#### TASK PROMPT:
Gather each line containing the string "Adhesive" from these entries.

(Items from a dataset)
※ ※ ※
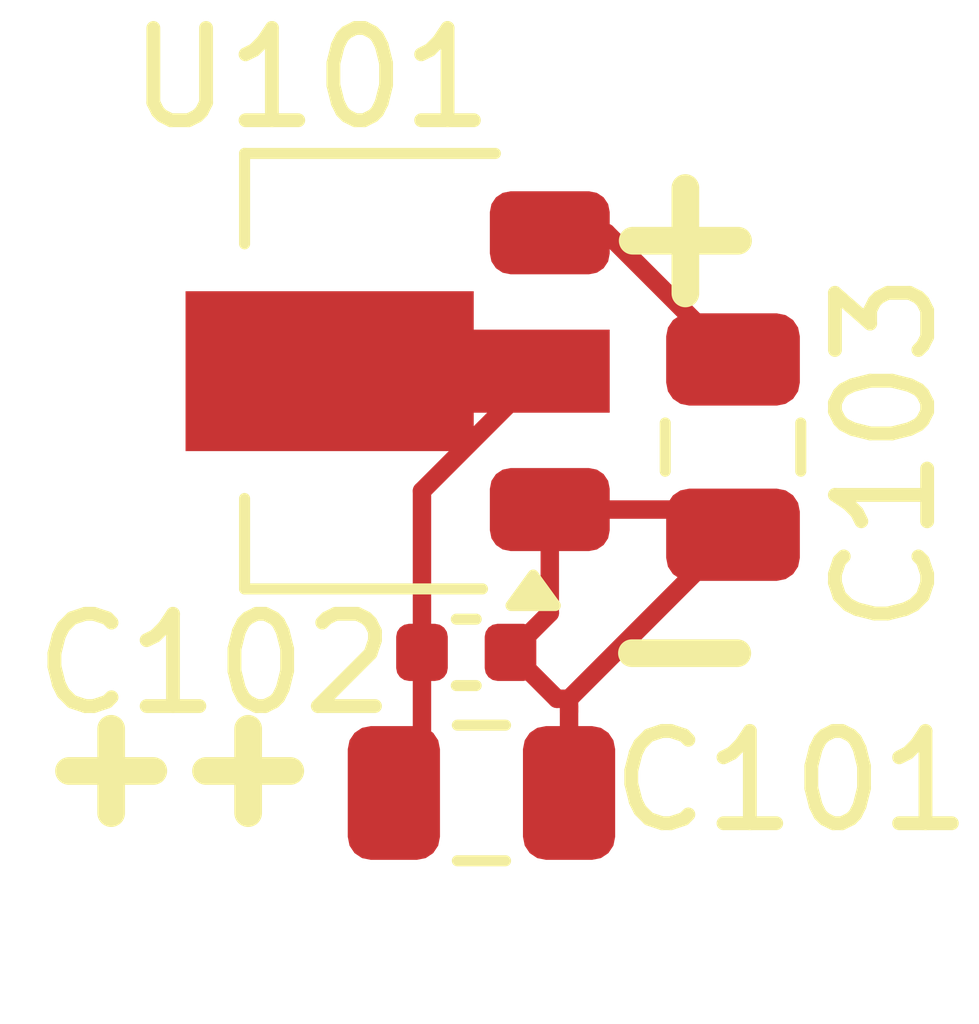
<source format=kicad_pcb>
(kicad_pcb
	(version 20240108)
	(generator "pcbnew")
	(generator_version "8.0")
	(general
		(thickness 1.6)
		(legacy_teardrops no)
	)
	(paper "A4")
	(layers
		(0 "F.Cu" signal)
		(31 "B.Cu" signal)
		(32 "B.Adhes" user "B.Adhesive")
		(33 "F.Adhes" user "F.Adhesive")
		(34 "B.Paste" user)
		(35 "F.Paste" user)
		(36 "B.SilkS" user "B.Silkscreen")
		(37 "F.SilkS" user "F.Silkscreen")
		(38 "B.Mask" user)
		(39 "F.Mask" user)
		(40 "Dwgs.User" user "User.Drawings")
		(41 "Cmts.User" user "User.Comments")
		(42 "Eco1.User" user "User.Eco1")
		(43 "Eco2.User" user "User.Eco2")
		(44 "Edge.Cuts" user)
		(45 "Margin" user)
		(46 "B.CrtYd" user "B.Courtyard")
		(47 "F.CrtYd" user "F.Courtyard")
		(48 "B.Fab" user)
		(49 "F.Fab" user)
		(50 "User.1" user)
		(51 "User.2" user)
		(52 "User.3" user)
		(53 "User.4" user)
		(54 "User.5" user)
		(55 "User.6" user)
		(56 "User.7" user)
		(57 "User.8" user)
		(58 "User.9" user)
	)
	(setup
		(pad_to_mask_clearance 0)
		(allow_soldermask_bridges_in_footprints no)
		(pcbplotparams
			(layerselection 0x00010fc_ffffffff)
			(plot_on_all_layers_selection 0x0000000_00000000)
			(disableapertmacros no)
			(usegerberextensions no)
			(usegerberattributes yes)
			(usegerberadvancedattributes yes)
			(creategerberjobfile yes)
			(dashed_line_dash_ratio 12.000000)
			(dashed_line_gap_ratio 3.000000)
			(svgprecision 4)
			(plotframeref no)
			(viasonmask no)
			(mode 1)
			(useauxorigin no)
			(hpglpennumber 1)
			(hpglpenspeed 20)
			(hpglpendiameter 15.000000)
			(pdf_front_fp_property_popups yes)
			(pdf_back_fp_property_popups yes)
			(dxfpolygonmode yes)
			(dxfimperialunits yes)
			(dxfusepcbnewfont yes)
			(psnegative no)
			(psa4output no)
			(plotreference yes)
			(plotvalue yes)
			(plotfptext yes)
			(plotinvisibletext no)
			(sketchpadsonfab no)
			(subtractmaskfromsilk no)
			(outputformat 1)
			(mirror no)
			(drillshape 1)
			(scaleselection 1)
			(outputdirectory "")
		)
	)
	(net 0 "")
	(net 1 "/U+")
	(net 2 "/+3V3")
	(net 3 "/GND")
	(footprint "Package_TO_SOT_SMD:SOT-89-3" (layer "F.Cu") (at 114.3 62.865 180))
	(footprint "Capacitor_SMD:C_0805_2012Metric" (layer "F.Cu") (at 115.509 67.437))
	(footprint "Capacitor_SMD:C_0402_1005Metric" (layer "F.Cu") (at 115.344 65.913))
	(footprint "Capacitor_SMD:C_0805_2012Metric" (layer "F.Cu") (at 118.237 63.688 -90))
	(gr_text "++"
		(at 113.919 67.818 0)
		(layer "F.SilkS")
		(uuid "aaa80180-f27c-4d2c-92e0-fc15bf8a6982")
		(effects
			(font
				(size 1.2 1.2)
				(thickness 0.3)
				(bold yes)
			)
			(justify left bottom mirror)
		)
	)
	(gr_text "+"
		(at 118.491 60.325 90)
		(layer "F.SilkS")
		(uuid "b587d842-2aa3-4707-abd5-5f6cb075463b")
		(effects
			(font
				(size 1.5 1.5)
				(thickness 0.3)
				(bold yes)
			)
			(justify left bottom mirror)
		)
	)
	(gr_text "-"
		(at 116.586 65.151 180)
		(layer "F.SilkS")
		(uuid "b597e106-a851-49ee-b7cc-6dfb4c2f3570")
		(effects
			(font
				(size 1.5 1.5)
				(thickness 0.3)
				(bold yes)
			)
			(justify left bottom mirror)
		)
	)
	(segment
		(start 116.1625 62.865)
		(end 114.864 64.1635)
		(width 0.2)
		(layer "F.Cu")
		(net 1)
		(uuid "2038cd97-aecb-4d13-a418-b94dcef21b1d")
	)
	(segment
		(start 114.864 67.132)
		(end 114.864 65.913)
		(width 0.2)
		(layer "F.Cu")
		(net 1)
		(uuid "34d0d8f8-4f26-4536-b2bc-1e0b28532d70")
	)
	(segment
		(start 114.864 64.1635)
		(end 114.864 65.913)
		(width 0.2)
		(layer "F.Cu")
		(net 1)
		(uuid "7d4e5559-fd6d-4221-8f2a-a0a0329cb012")
	)
	(segment
		(start 114.559 67.437)
		(end 114.864 67.132)
		(width 0.2)
		(layer "F.Cu")
		(net 1)
		(uuid "e96a0c09-02f1-413d-8ccd-7f07201fe74c")
	)
	(segment
		(start 116.864 61.365)
		(end 118.237 62.738)
		(width 0.2)
		(layer "F.Cu")
		(net 2)
		(uuid "5a50685e-c7a6-4f2b-b37b-e64e8f814a8b")
	)
	(segment
		(start 116.25 61.365)
		(end 116.864 61.365)
		(width 0.2)
		(layer "F.Cu")
		(net 2)
		(uuid "a348ad3b-0f80-41b5-a37d-63bdd75036ab")
	)
	(segment
		(start 115.824 65.913)
		(end 116.25 65.487)
		(width 0.2)
		(layer "F.Cu")
		(net 3)
		(uuid "1c680036-5e2c-4418-9f8c-f33263484f03")
	)
	(segment
		(start 116.459 66.548)
		(end 116.459 66.5067)
		(width 0.2)
		(layer "F.Cu")
		(net 3)
		(uuid "2a7532ca-4713-4261-b329-d1f46fa7c47f")
	)
	(segment
		(start 117.964 64.365)
		(end 118.237 64.638)
		(width 0.2)
		(layer "F.Cu")
		(net 3)
		(uuid "2daa9342-9dce-4c45-a962-dd1249b9b447")
	)
	(segment
		(start 116.25 65.487)
		(end 116.25 64.365)
		(width 0.2)
		(layer "F.Cu")
		(net 3)
		(uuid "5dee9c60-4266-45d8-a6df-62527d2d67f8")
	)
	(segment
		(start 116.459 66.416)
		(end 118.237 64.638)
		(width 0.2)
		(layer "F.Cu")
		(net 3)
		(uuid "6c83ed91-6025-41b0-83dc-4047d0bdbe4f")
	)
	(segment
		(start 116.459 67.437)
		(end 116.459 66.548)
		(width 0.2)
		(layer "F.Cu")
		(net 3)
		(uuid "7ad41d5c-a5b3-4ce4-8912-431c13064842")
	)
	(segment
		(start 116.327 66.416)
		(end 115.824 65.913)
		(width 0.2)
		(layer "F.Cu")
		(net 3)
		(uuid "8ab75640-1e5a-4b54-bd85-73e7422a2ccb")
	)
	(segment
		(start 116.459 66.416)
		(end 116.327 66.416)
		(width 0.2)
		(layer "F.Cu")
		(net 3)
		(uuid "bdd80fb8-ffbb-4b2c-8e94-9d96af5cf28b")
	)
	(segment
		(start 116.459 66.5067)
		(end 116.459 66.416)
		(width 0.2)
		(layer "F.Cu")
		(net 3)
		(uuid "f45e6626-c950-4dc3-920f-67def859139f")
	)
	(segment
		(start 116.25 64.365)
		(end 117.964 64.365)
		(width 0.2)
		(locked yes)
		(layer "F.Cu")
		(net 3)
		(uuid "f8cfe79d-08ec-4585-ad3e-91a2f80ba800")
	)
)

</source>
※ ※ ※
#### EXERCISE ANSWER:
		(32 "B.Adhes" user "B.Adhesive")
		(33 "F.Adhes" user "F.Adhesive")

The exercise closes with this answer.